Lui, c’est l’inspecteur Hippolyte Tayze, dit Hippo mais ça n’a rien à voir avec son physique ; la seule chose monstrueuse qui le caractérise est sa volonté de traquer le mensonge étatisé. Elle, c’est la commissaire Marie-Rose Genveut, parfois surnommée Fleur de cactus parce que si elle ne marque pas dommage pour envoyer des épines, elle n’est pas, malgré son prénom, toujours bien disposée à y mettre les fleurs avec. Ils travaillent dans la BVFH, la Brigade de Vérification des Falsifications Historiques.

- Il me semble, mon cher Hippo que tu as pris quelques libertés dans ton emploi du temps ces dernières semaines. Qu’est-ce qui t’a pris d’aller enquêter sur la mort de Boulin. On se prépare un sacré bouzin avec ça…

- Que veux-tu cheffe, lorsque je vois qu’un ministre se suicide, je suis déjà dubitatif. Un mec qui a une place de rêve, un salaire mirobolant, rien à glander d’autre qu’inaugurer des chrysanthèmes et qui se fait un solde de tous comptes prématuré, ça m’interpelle. Des cas de ce genre dans la 5e, t’as pas besoin de gratter fort pour en trouver plus de 15 et ce n’est pas mon dernier prix…

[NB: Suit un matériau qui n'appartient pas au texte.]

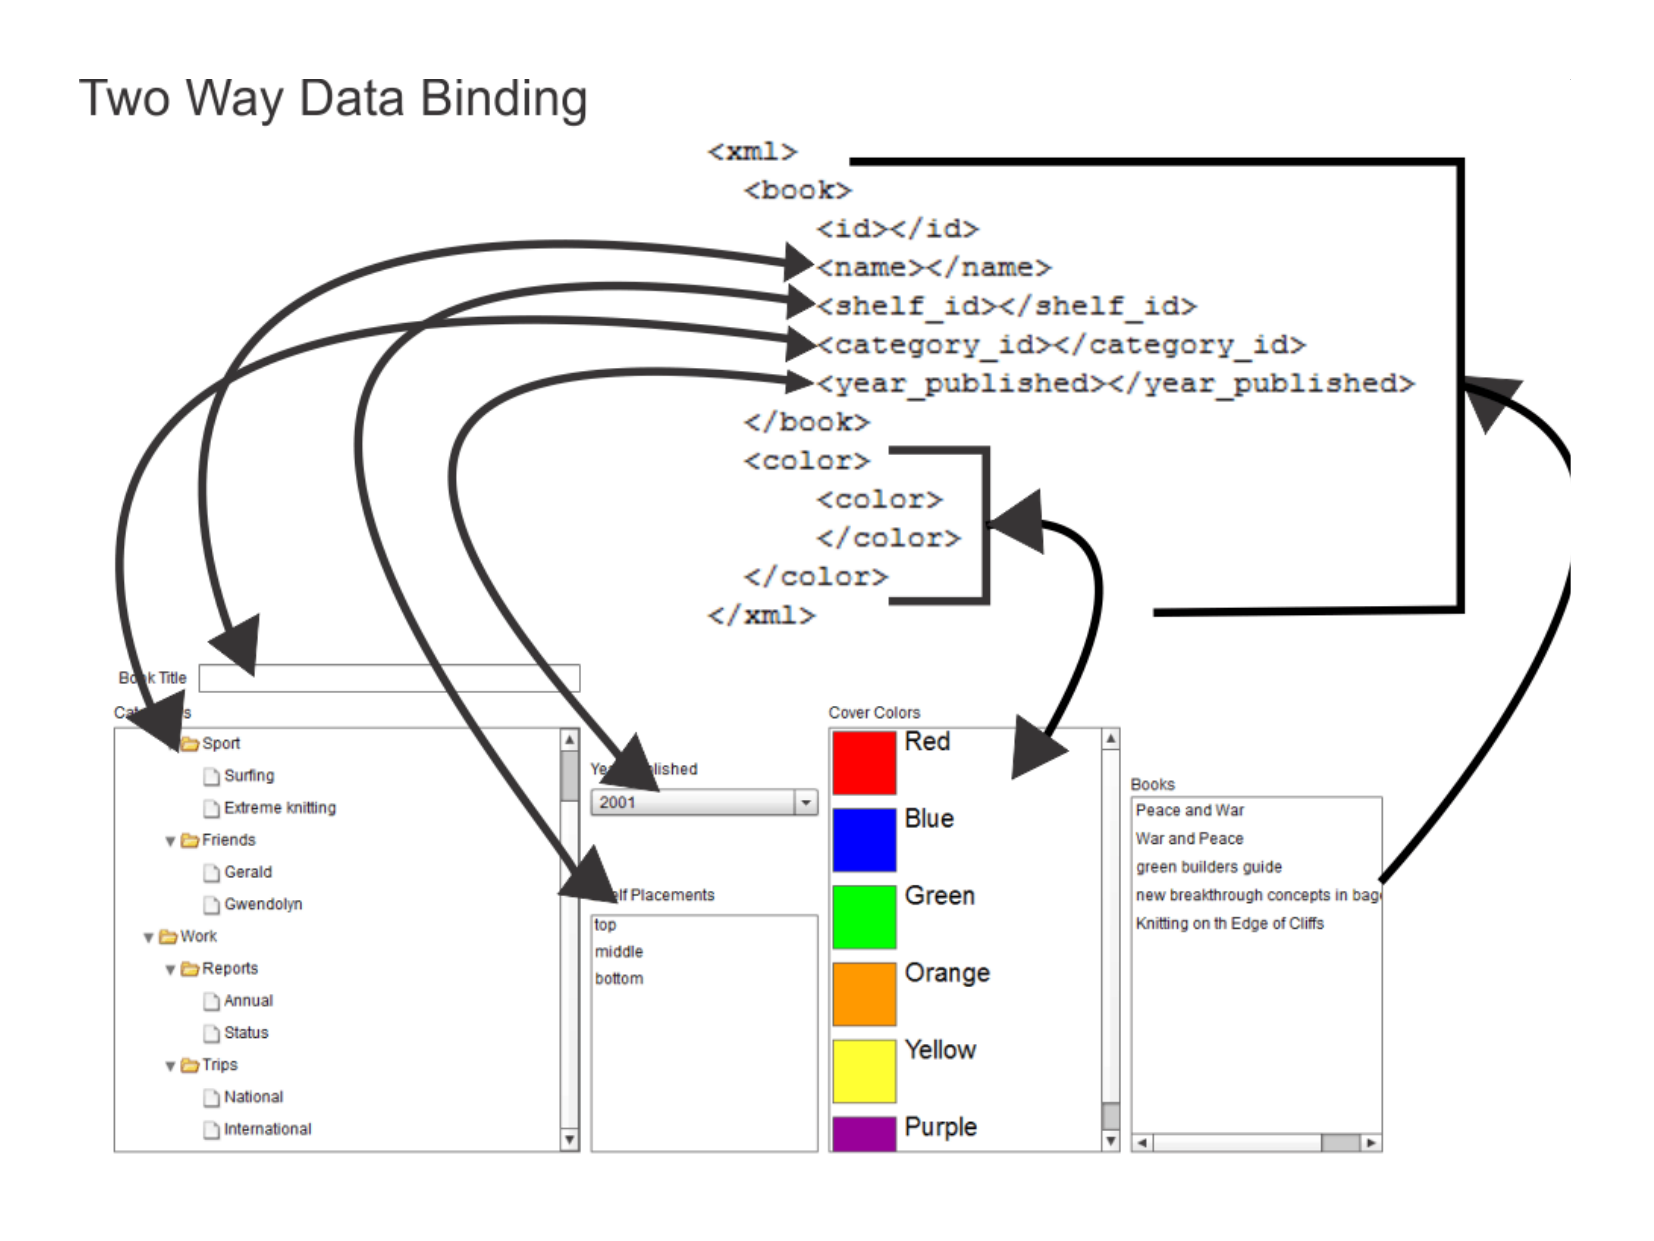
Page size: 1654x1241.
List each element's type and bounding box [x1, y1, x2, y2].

picture [76, 77, 1571, 1173]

Lorsque en plus je lis que le type a commencé son suicide par se tabasser lui-même au point de se faire péter les os de la face et en ajoutant la fantaisie d’un solide coup de matraque sur l’occiput. Que ce faisant, il se déboîte une épaule (là, tu me diras que ce n’est pas très ergonomique de se balancer une série de crochets dans la poire et que pour le coup de matraque, ça demande un sérieux déhanchement de l’omoplate qui peut s’expliquer ainsi, mais tout de même) qu’en suite, il avale une dose de valium capable de tuer un cheval et qu’il fini par trouver une mare de 50 cm de profondeur pour s’y noyer. Donc lorsque je vois tout ça en même temps, je me dis que l’art de se foutre de la gueule du monde vient de faire un grand pas en avant.

Le ministre Boulin dérangeait les appétits de Chirac car Giscard voulait le nommer premier sinistre pour emmerder le RPR. C’est à la fois avéré et beaucoup pour un seul homme, alors il fallait le casser.

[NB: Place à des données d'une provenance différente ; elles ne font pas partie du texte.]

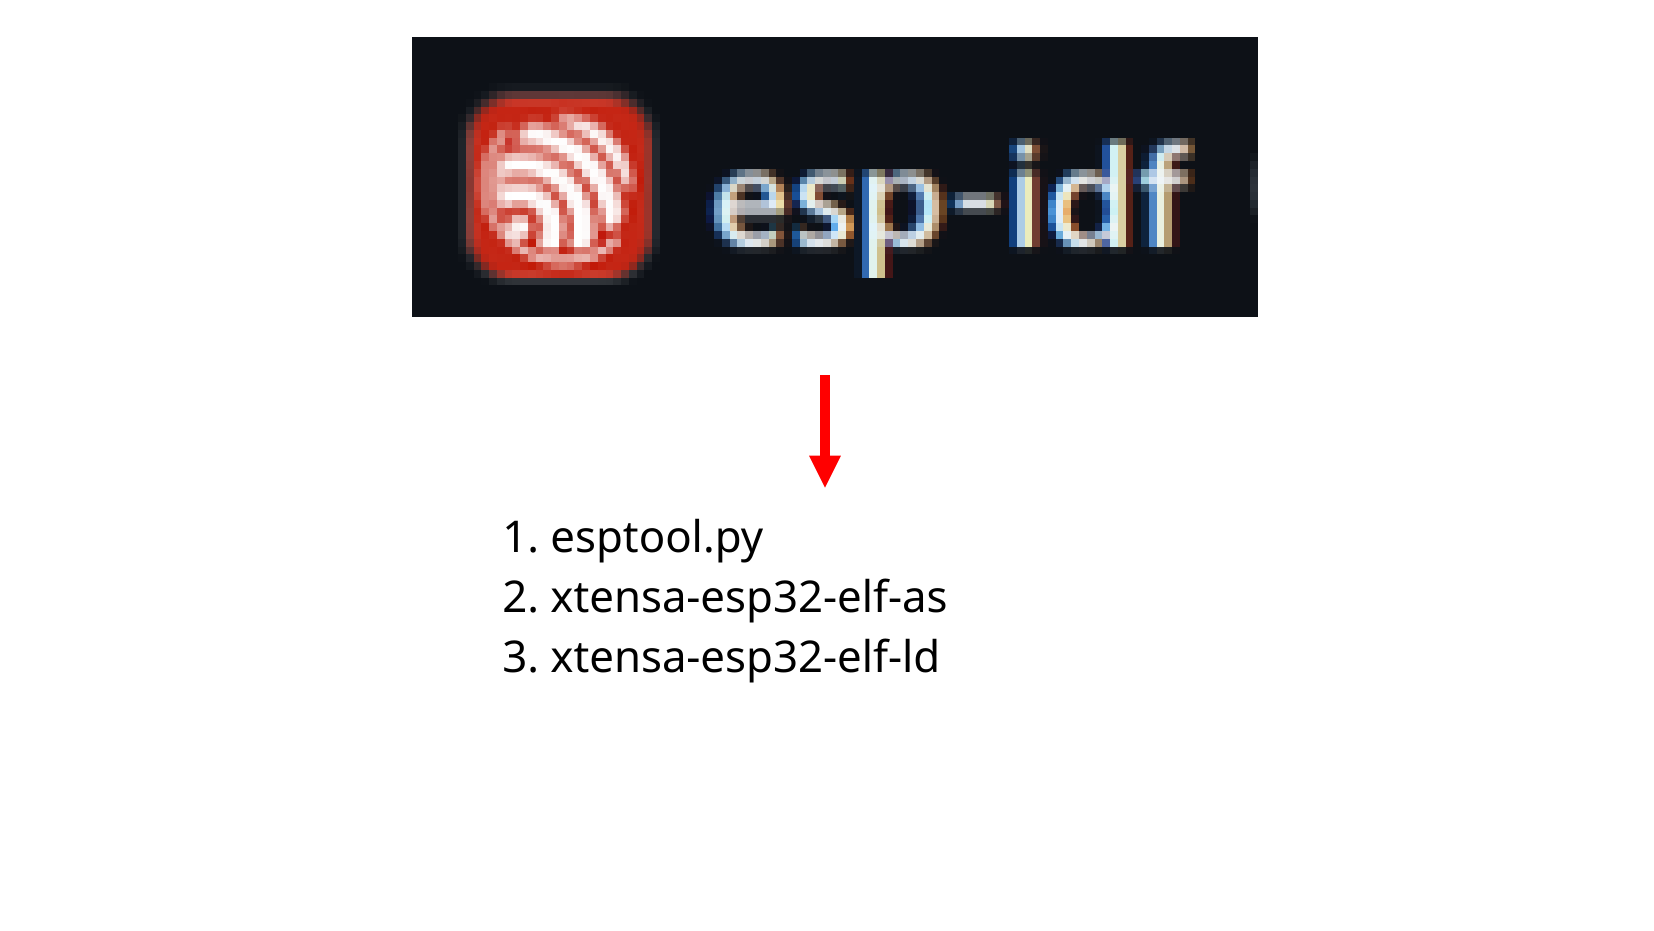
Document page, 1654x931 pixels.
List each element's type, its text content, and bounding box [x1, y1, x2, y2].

text_box 1. esptool.py 2. xtensa-esp32-elf-as 3. xtensa-esp32-elf-ld [487, 498, 1163, 730]
picture [412, 37, 1258, 317]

Selon mes informations, c’est le SAC qui a fait le sale boulot, Pasqua et Foccart se chargeant d’organiser la communication. Je peux te dire qu’ils ne furent pas brillantissimes dans l’art de convaincre, annonçant le décès le soir du 29 octobre 79 alors que ce n’est que le 30 à 8h40 qu’il fut officiellement découvert. Chevènement l’avait dit quelques années plus tard : Un ministre ça ferme sa gueule ou ça démissionne. Boulin ne voulait ni l’un ni l’autre, alors « on » lui a trouvé une troisième voie originale.

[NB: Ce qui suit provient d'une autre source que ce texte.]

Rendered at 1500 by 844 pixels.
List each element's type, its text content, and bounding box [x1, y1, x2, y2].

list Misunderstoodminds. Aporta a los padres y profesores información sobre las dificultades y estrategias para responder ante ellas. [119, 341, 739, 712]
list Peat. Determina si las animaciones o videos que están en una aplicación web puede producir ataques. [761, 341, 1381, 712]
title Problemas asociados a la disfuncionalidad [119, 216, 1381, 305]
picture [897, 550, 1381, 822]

Il ressort de mon enquête que ses petits copains de parti ont tenté de lui accrocher quelques casseroles aux fesses et il n’avait pas aimé la plaisanterie, mais alors pas du tout. Il pensait s’en sortir en menaçant de dévoiler quelques coups fumeux du RPR, mal lui en a pris, puisqu’il fut menacé de mort. Il avait pris peur et s’était décidé, trop tard pour lui, de planquer des dossiers d’escroqueries et d’extorsions de fonds pour alimenter les caisses du RPR qui pour être électorales n’en étaient pas moins très noires… Peut-être en savait-il trop sur le hold-up de la poste de Strasbourg, qui eu pour épilogue en juillet 1975 l’assassinat du Juge Renaud. Il a disparu le soir où il transportait ces dossiers. Lui fut très rapidement retrouvé dans sa mare au fond d’un bois, mais les dossiers jamais. Ils servent maintenant de moyen de chantage à un élu pour se maintenir en place. Il fut donc retrouvé d’autant plus vite que pour ne pas perdre de temps en circonvolutions inutiles, l’avis de recherche fut donné avant la signalisation de la disparition, et que l’avis de décès précéda celui de la découverte de son corps. Comme un tiers des effectifs du SAC émanait des forces de police de la République, la localisation du cadavre ne fut pas trop longue.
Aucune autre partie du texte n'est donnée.